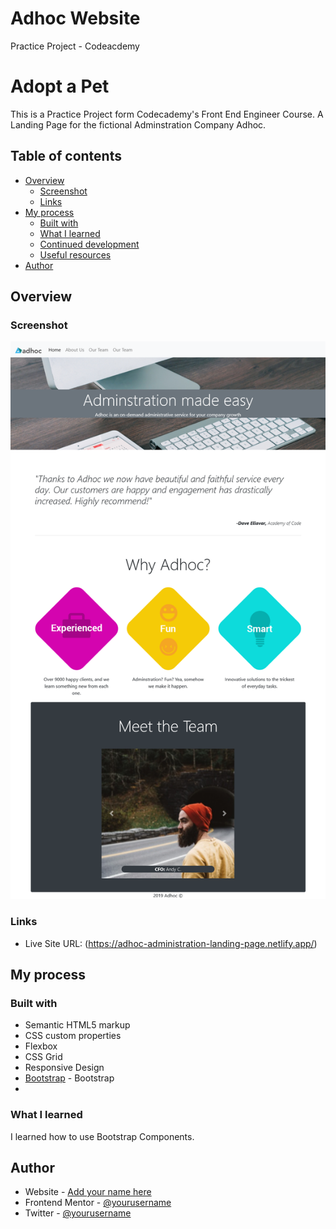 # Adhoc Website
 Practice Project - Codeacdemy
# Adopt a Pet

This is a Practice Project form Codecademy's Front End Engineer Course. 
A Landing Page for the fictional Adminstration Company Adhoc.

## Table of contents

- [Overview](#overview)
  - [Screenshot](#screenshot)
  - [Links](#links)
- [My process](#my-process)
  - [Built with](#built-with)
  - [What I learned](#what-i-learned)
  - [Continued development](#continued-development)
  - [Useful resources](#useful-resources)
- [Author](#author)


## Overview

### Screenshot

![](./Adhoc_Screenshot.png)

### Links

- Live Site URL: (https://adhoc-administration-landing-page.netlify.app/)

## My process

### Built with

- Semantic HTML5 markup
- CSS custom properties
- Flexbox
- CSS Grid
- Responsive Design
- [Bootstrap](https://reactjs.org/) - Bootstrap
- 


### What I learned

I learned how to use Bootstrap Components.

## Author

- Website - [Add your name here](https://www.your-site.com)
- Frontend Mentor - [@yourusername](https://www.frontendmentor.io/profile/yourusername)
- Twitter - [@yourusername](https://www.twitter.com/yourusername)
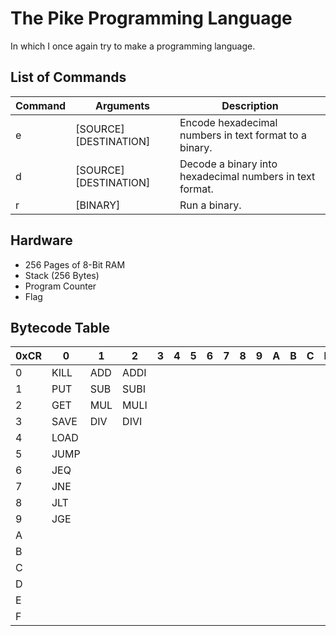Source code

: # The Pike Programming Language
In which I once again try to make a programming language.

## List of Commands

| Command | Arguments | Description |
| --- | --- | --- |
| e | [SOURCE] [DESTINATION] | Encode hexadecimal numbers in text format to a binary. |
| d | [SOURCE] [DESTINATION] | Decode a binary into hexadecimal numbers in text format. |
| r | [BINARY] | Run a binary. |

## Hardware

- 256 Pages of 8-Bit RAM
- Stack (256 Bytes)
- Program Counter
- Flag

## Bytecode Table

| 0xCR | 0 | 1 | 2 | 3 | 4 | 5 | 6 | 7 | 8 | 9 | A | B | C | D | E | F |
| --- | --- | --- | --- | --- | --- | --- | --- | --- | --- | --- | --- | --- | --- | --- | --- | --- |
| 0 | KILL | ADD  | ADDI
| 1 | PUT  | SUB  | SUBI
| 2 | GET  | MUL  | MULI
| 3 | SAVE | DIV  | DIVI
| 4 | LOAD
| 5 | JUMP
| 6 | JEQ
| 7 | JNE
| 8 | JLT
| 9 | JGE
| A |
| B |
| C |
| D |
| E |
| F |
...
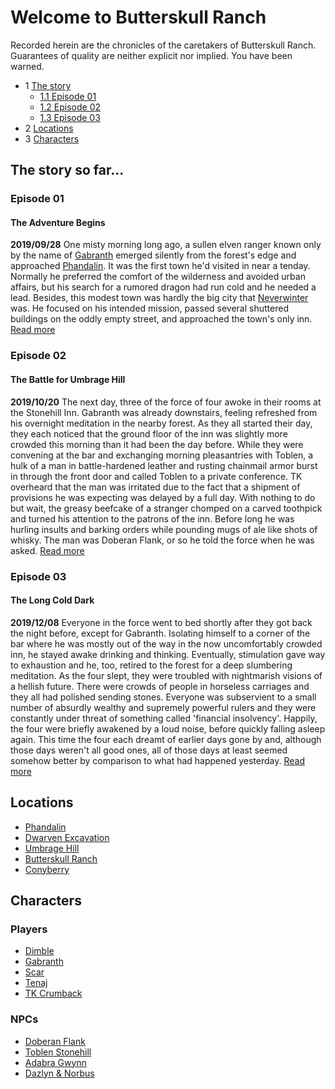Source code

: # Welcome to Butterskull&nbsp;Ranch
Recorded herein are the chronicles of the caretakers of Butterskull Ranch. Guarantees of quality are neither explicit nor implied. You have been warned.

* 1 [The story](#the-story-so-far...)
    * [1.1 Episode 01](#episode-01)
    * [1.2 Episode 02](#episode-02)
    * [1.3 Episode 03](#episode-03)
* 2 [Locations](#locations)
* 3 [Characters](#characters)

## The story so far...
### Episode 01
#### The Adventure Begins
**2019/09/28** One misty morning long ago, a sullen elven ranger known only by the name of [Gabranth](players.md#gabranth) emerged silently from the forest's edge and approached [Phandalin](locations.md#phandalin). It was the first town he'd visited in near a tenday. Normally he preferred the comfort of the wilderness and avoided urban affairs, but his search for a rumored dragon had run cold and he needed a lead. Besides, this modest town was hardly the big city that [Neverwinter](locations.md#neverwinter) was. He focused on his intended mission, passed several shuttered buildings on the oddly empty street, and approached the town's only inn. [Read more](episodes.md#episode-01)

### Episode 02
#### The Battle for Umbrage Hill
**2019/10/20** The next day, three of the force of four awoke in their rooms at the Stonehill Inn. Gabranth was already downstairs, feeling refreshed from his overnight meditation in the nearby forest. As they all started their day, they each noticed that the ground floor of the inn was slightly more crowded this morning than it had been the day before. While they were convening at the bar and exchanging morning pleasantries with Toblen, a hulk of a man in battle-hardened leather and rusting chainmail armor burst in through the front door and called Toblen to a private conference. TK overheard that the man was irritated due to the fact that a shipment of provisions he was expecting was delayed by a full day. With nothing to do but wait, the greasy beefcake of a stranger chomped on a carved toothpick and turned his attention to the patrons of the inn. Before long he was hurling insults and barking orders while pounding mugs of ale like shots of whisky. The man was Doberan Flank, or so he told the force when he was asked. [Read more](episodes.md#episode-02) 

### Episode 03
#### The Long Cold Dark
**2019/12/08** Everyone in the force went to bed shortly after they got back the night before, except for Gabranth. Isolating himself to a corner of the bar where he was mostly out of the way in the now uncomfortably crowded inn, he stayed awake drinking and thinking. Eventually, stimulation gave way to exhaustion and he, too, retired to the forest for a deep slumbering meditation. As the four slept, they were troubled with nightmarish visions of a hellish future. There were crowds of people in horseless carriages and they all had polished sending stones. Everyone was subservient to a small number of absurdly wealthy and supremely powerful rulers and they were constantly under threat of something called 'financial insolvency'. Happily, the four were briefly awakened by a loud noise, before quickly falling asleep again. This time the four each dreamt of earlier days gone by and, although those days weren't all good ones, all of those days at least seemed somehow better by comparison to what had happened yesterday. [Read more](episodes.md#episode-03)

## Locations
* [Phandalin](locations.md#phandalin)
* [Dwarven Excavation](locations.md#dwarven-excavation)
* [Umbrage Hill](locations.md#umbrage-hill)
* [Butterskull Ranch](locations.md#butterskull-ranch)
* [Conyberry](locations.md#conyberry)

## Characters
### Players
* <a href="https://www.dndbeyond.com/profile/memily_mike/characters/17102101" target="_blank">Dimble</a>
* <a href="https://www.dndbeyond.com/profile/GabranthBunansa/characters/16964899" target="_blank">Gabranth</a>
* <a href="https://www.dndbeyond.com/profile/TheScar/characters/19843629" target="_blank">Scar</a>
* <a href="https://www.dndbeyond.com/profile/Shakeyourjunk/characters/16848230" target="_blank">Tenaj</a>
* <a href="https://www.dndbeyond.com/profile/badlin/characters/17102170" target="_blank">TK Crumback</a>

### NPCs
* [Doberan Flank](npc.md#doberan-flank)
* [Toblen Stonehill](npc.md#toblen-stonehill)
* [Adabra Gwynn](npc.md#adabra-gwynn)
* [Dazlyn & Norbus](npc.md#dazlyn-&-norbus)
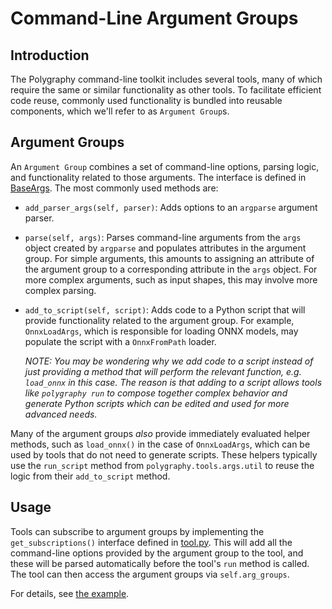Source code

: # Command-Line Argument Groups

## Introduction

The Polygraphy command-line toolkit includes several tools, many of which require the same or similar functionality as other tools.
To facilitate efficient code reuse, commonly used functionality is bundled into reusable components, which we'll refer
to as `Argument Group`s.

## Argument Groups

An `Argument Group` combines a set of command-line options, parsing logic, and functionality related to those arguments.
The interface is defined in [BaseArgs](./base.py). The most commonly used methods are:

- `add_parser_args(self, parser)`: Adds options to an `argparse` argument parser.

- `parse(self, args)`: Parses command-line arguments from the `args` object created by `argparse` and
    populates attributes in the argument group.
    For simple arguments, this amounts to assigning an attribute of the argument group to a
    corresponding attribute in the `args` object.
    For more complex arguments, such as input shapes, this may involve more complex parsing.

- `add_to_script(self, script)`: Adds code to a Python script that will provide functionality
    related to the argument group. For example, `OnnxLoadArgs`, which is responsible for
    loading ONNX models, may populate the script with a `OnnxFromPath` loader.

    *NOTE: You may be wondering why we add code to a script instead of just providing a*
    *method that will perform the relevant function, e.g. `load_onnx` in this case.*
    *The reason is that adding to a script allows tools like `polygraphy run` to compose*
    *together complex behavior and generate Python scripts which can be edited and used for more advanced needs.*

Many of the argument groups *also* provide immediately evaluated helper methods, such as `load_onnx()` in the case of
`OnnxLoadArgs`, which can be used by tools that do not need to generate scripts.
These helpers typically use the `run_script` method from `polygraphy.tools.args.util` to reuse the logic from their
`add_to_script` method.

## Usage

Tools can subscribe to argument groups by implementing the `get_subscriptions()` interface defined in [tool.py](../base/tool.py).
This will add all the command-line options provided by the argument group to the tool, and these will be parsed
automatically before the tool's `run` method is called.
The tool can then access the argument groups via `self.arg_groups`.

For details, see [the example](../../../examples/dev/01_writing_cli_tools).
==
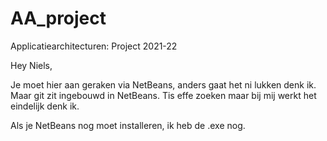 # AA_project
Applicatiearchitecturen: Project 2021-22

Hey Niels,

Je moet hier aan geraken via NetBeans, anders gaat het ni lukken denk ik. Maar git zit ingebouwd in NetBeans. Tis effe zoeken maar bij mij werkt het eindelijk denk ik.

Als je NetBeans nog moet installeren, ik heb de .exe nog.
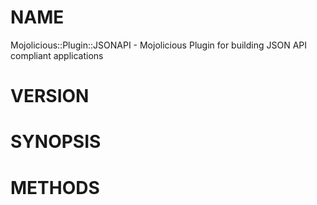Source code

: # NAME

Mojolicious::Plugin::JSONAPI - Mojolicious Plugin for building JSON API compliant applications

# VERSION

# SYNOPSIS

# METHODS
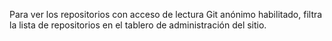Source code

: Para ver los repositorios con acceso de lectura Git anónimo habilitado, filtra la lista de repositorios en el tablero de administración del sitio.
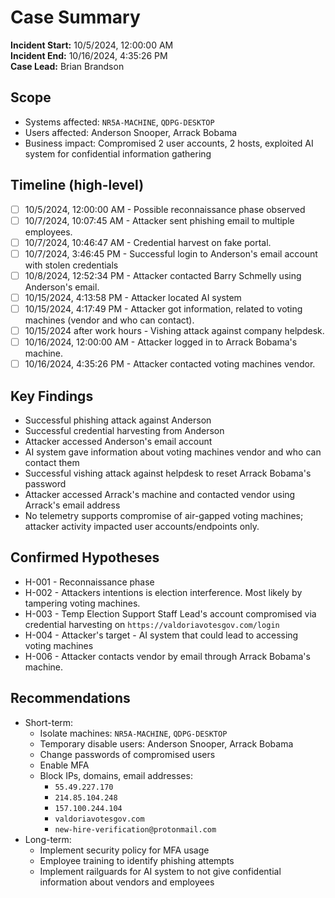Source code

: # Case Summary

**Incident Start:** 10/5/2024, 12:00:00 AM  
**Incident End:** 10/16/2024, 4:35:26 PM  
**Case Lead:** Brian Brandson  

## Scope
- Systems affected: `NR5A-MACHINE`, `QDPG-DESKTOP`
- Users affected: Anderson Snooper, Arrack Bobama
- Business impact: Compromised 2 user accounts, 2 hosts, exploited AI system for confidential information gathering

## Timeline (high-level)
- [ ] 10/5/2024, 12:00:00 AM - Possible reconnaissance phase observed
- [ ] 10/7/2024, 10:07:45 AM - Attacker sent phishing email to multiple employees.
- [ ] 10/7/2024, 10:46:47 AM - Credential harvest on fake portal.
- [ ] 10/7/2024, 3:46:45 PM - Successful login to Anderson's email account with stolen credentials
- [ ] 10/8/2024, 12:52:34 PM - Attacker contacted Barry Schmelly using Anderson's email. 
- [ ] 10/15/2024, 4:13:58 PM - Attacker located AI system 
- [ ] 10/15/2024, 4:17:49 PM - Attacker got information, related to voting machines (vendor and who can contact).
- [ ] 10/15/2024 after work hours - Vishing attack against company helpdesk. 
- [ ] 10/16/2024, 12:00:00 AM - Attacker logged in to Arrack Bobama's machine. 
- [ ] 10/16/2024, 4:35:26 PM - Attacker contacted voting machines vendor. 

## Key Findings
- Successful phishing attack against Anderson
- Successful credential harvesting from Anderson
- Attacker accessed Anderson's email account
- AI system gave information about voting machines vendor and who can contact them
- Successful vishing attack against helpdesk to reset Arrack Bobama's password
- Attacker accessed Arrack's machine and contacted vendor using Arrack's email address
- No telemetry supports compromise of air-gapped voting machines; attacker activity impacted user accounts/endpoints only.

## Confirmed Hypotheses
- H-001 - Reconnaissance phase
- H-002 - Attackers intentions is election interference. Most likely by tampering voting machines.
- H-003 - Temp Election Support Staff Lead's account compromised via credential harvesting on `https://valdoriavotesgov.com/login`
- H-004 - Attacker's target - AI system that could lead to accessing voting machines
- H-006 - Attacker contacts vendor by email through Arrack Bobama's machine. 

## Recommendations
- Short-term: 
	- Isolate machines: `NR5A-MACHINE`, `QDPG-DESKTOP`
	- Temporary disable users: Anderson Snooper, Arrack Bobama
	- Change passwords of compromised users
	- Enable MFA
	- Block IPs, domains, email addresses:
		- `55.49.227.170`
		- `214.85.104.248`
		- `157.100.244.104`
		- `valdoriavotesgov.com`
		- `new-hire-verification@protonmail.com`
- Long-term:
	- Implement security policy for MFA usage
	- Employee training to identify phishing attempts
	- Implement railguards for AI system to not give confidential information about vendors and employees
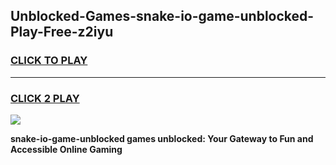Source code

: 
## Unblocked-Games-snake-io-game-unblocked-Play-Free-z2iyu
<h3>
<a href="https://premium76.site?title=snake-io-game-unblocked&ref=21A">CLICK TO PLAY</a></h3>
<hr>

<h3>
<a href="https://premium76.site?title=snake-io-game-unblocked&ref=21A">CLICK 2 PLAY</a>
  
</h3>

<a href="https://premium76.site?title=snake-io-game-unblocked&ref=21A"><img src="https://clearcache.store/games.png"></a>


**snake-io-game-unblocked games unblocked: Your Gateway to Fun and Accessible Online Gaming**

▸ Task:
Above are some entries. Restate word for word the lines from the one holding "# Adhoc Website" through the one holding "## Overview", but not the pictures.

▸ Expected answer:
 # Adhoc Website
 Practice Project - Codeacdemy
# Adopt a Pet

This is a Practice Project form Codecademy's Front End Engineer Course. 
A Landing Page for the fictional Adminstration Company Adhoc.

## Table of contents

- [Overview](#overview)
  - [Screenshot](#screenshot)
  - [Links](#links)
- [My process](#my-process)
  - [Built with](#built-with)
  - [What I learned](#what-i-learned)
  - [Continued development](#continued-development)
  - [Useful resources](#useful-resources)
- [Author](#author)


## Overview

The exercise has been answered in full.